I would rather take my chances with irreligious organisations than two of the worlds most famous atheists who demonstrated the art of cold-blooded, mass murder on an unprecedented scale in a such a short space of time.
Hitler could not have prevailed without the support of European Christendom, which for a millennium included antisemitism as one of its defining characteristics. The word "holocaust" was coined long before Hitler, because Christians were destroying Jewish villages long before they had gas chambers and machine guns to make the cleansing more efficient.
As for Stalin, I'll forgive you for not knowing that communism is an offshoot of Christianity. Despite a surname that is most common among Jewish families in the USA, Karl Marx was a Christian.
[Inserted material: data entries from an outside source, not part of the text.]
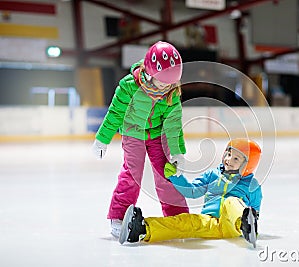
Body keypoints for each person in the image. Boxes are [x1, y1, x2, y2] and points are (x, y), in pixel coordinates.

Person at [92, 41, 189, 238]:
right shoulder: (129, 86)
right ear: (150, 72)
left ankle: (177, 215)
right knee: (132, 173)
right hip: (132, 132)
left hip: (156, 134)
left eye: (170, 83)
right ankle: (118, 216)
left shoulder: (171, 92)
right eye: (162, 82)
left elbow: (173, 124)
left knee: (166, 173)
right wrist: (102, 139)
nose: (165, 87)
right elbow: (115, 113)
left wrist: (177, 150)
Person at [118, 138, 263, 247]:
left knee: (231, 202)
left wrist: (252, 223)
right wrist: (176, 177)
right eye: (229, 154)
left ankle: (245, 224)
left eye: (236, 158)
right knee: (186, 221)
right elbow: (192, 191)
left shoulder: (251, 185)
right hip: (209, 221)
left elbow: (255, 209)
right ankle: (142, 228)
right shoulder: (213, 175)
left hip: (233, 225)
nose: (228, 160)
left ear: (248, 165)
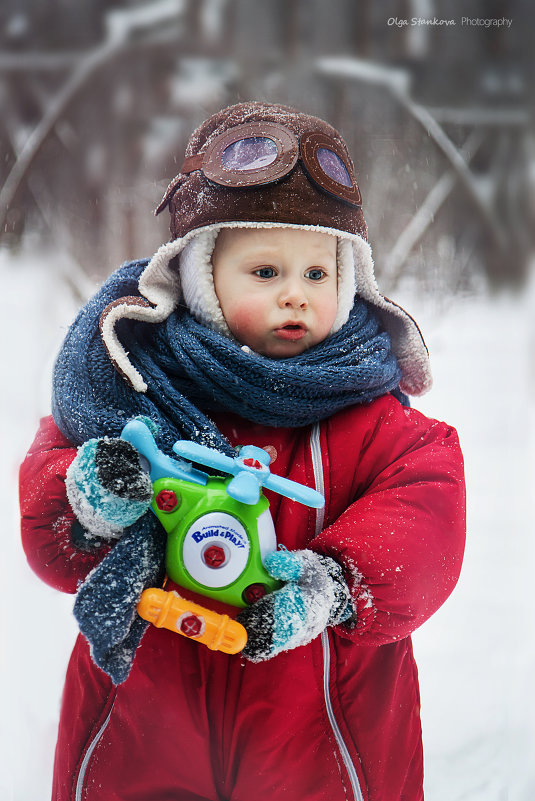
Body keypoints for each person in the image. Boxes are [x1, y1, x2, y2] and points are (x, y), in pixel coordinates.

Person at [20, 101, 466, 801]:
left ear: (348, 284)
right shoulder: (130, 392)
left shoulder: (372, 422)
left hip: (320, 749)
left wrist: (332, 583)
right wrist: (89, 494)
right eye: (264, 272)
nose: (295, 295)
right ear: (200, 280)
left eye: (317, 275)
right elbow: (50, 532)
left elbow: (425, 511)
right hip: (144, 737)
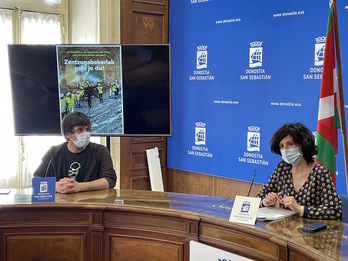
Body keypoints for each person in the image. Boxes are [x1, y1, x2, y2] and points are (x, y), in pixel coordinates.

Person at [257, 122, 342, 221]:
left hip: (311, 232)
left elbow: (335, 210)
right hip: (285, 230)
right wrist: (264, 202)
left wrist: (301, 209)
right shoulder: (282, 168)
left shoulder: (319, 172)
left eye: (290, 144)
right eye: (281, 146)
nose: (285, 150)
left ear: (302, 146)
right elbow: (260, 196)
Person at [33, 112, 117, 193]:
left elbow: (109, 180)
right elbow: (36, 180)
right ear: (67, 134)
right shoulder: (53, 153)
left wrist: (79, 187)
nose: (86, 133)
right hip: (61, 203)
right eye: (80, 130)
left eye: (87, 129)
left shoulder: (100, 151)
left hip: (90, 203)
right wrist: (54, 186)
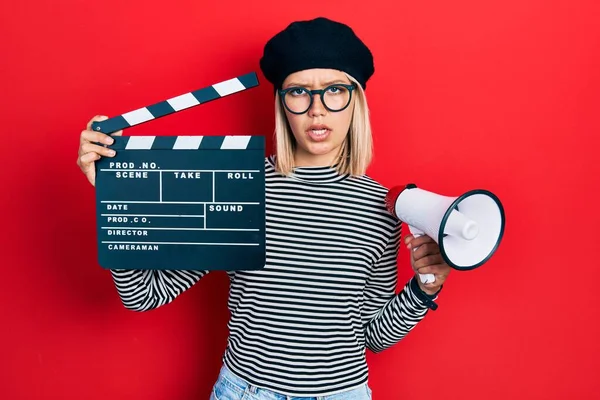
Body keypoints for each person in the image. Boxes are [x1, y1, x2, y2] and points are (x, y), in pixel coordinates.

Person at [77, 17, 451, 400]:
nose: (316, 109)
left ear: (355, 100)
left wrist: (425, 289)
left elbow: (373, 335)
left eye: (334, 90)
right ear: (282, 102)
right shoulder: (238, 185)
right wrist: (114, 196)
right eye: (299, 91)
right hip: (246, 392)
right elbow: (144, 295)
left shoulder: (381, 207)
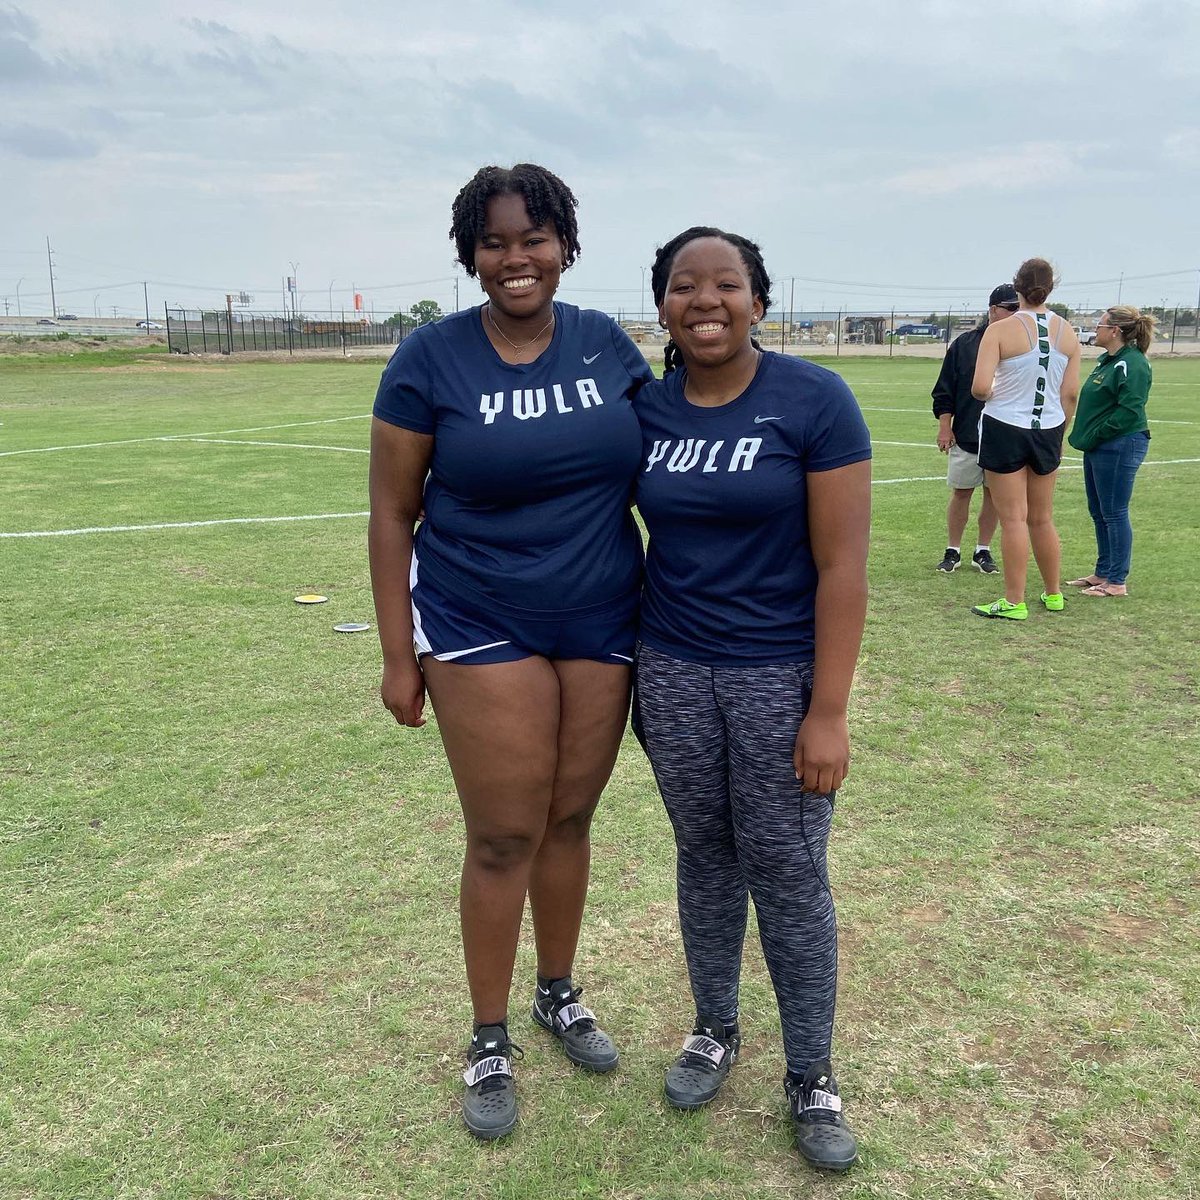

His slogan, "To each according to his needs, from each according to his abilities," is an elaboration of a line from the Book of Acts. I mean come on now, how many self-respecting Hindus or Confucians would take an economic system seriously in which what a man takes from civilization does not have to correlate with what he gives back? The result would be an implosion of the national economy, once they dissipated the leftover surplus from the preceeding government and the surplus they appropriated by annexing their neighbors. Oh wait a minute, that's what actually happened!
Yes. We can't even smoke a cigarette because of religious wars that occur daily on our very doorstep.
I'm not sure what you're referring to. But our need for constant vigilance to avoid reversals of progress regarding gay rights and abortion is
entirely due to the still-strong influence of the phallocratic Abrahamic religions in American politics.